Solved!!!

Here is a logic puzzle from Discrete Mathematics and Its Application by Kenneth H Rosen. Its very easy, and can be solved straight away by reasoning but the reason for which i am mentioning it here is that for the first time in life I could figure out the formal way of writing it in the language of propositional logic and solving it on that basis. :-)

Here it goes:

"An island has 2 kinds of inhabitants, knights, who always tell the truth, and their opposites, knaves, who always lie. You encounter 2 people A and B. What are A and B if A says "B is a knight" and B says "The two of us are opposite types"?"

Solution:-

p: "A is a knight"

q: "B is a knight"

Here 'p' and 'q' are propositional statements that can have true and false values.
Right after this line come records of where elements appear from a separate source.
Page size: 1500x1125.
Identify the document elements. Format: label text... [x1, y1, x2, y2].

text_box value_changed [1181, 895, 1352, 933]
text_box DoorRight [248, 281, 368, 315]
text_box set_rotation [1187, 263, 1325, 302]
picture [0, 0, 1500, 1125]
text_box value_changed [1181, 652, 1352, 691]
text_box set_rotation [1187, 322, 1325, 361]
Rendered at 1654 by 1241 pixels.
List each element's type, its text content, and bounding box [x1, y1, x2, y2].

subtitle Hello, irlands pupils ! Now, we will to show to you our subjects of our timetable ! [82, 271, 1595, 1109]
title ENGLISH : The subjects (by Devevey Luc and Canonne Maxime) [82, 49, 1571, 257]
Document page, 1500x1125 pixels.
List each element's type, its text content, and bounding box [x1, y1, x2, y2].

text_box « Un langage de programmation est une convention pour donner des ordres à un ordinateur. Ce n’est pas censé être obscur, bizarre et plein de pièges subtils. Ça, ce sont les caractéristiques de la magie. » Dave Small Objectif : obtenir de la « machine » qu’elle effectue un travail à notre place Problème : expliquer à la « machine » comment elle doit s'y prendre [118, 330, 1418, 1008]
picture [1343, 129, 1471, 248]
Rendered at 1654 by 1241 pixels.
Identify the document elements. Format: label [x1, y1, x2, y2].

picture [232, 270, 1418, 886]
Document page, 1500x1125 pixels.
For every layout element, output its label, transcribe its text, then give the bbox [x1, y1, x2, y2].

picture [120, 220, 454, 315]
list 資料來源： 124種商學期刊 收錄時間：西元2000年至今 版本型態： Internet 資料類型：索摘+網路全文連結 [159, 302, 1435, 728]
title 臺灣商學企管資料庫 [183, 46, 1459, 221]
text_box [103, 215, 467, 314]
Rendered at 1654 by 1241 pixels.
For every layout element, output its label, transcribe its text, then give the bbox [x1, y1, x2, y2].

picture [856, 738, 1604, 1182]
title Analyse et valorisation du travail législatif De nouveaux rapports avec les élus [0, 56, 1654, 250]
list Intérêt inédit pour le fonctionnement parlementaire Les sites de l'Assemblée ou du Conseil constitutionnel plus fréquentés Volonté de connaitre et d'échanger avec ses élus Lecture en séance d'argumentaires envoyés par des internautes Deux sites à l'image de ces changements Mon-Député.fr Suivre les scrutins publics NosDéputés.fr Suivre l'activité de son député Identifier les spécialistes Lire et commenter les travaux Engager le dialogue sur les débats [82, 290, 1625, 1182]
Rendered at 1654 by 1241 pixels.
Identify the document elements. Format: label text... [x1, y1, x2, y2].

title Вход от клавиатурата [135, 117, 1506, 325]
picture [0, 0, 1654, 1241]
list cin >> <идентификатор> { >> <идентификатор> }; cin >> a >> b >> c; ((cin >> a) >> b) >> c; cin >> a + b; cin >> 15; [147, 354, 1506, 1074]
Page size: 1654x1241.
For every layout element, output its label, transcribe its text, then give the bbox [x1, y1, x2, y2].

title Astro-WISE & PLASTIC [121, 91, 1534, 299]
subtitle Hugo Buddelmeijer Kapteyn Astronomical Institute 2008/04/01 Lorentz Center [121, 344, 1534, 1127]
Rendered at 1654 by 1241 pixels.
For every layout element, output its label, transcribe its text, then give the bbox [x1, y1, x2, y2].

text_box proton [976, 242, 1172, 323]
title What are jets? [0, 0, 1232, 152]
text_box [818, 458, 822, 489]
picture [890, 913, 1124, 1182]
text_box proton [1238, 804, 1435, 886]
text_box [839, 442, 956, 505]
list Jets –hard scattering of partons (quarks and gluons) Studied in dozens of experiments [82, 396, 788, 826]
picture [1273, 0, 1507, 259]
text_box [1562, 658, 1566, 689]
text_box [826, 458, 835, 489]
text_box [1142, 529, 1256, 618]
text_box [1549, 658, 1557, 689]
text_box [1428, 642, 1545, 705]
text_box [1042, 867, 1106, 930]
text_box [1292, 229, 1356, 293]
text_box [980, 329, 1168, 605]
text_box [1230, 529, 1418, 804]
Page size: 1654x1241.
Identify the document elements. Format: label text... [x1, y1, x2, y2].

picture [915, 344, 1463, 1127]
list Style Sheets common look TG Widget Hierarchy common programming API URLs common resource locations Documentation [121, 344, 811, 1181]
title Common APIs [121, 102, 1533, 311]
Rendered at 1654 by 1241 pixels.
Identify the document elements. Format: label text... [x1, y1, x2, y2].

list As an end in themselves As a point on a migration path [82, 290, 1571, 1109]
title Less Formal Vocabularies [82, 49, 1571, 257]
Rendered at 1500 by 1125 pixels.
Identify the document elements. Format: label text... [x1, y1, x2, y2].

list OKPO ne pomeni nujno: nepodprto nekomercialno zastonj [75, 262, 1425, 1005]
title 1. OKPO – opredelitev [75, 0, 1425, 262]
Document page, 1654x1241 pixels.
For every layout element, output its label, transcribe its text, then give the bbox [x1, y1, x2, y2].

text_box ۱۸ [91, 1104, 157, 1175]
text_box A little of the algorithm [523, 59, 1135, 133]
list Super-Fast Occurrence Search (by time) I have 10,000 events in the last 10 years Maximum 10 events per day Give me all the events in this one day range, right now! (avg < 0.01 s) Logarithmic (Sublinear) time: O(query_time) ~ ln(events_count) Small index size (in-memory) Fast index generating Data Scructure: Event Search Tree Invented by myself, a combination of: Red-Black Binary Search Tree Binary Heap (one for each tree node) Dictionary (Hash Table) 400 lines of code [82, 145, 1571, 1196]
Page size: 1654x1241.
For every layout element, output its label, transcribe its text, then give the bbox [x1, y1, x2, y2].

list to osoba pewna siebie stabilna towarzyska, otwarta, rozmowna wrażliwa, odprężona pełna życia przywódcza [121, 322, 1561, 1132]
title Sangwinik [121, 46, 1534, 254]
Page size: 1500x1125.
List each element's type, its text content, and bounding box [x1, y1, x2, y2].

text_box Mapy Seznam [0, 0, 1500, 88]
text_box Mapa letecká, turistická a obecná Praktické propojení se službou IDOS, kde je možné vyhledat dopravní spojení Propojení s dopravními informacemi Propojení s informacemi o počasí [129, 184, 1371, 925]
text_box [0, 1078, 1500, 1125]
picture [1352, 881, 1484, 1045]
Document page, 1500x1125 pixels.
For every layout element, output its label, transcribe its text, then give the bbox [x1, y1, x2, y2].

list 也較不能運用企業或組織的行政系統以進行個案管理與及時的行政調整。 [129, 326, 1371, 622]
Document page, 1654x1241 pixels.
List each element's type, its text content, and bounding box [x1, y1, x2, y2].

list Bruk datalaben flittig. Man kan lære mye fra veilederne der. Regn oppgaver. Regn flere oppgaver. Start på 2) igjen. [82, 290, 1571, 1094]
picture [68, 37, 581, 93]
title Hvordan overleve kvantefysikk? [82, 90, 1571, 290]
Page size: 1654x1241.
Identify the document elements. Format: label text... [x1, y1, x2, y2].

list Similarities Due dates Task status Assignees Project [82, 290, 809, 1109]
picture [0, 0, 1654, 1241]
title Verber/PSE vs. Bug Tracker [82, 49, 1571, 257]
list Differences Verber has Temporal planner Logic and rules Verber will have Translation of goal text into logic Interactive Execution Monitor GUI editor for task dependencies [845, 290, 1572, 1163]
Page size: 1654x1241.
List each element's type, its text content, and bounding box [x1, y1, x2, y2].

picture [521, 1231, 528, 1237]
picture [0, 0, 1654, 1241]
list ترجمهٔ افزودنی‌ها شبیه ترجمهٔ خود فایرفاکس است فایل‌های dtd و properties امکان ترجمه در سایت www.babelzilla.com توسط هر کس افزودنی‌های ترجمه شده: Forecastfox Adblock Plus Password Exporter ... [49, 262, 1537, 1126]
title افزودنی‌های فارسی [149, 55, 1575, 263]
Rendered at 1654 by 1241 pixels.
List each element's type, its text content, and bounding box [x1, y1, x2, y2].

now we have following four propositional statements from the above puzzle:

p --> q           ( "if p then q" ie. if A is a Knight then B is a Knight as A had specified the same and he tells

                           the truth being a Knight.)

q --> !p          ( "if q then !p" ie. if B is a Knight then A is a Knave as B says they are of opposite types and

                           tells the truth being a Knight)

!p --> !q         ( "if !p then !q" ie. if A is a Knave then B is a Knave as A was lying about B)

!q--> !p          ( "if !q then !p" ie. if B is a Knave then A is also a Knave as B was lying that they are of

                          opposite types)

Now with these if we make a truth table for each:

p	q	!p	!q	p-->q	q-->!p	!p-->!q	!q-->!p
T	T	F	F	T	F	T	T
T	F	F	T	F	T	T	F
F	T	T	F	T	T	F	T
F	F	T	T	T	T	T	T

This is the truth table.

Now as we can see except for the last case we dont have any other case in which all the 4 conditions can be True simultaneously hence, without much ado I can declare that

p is False and q is False to make all 4 conditions hold true simultaneously.

That is, A is a Knave and B is a Knave as well :-)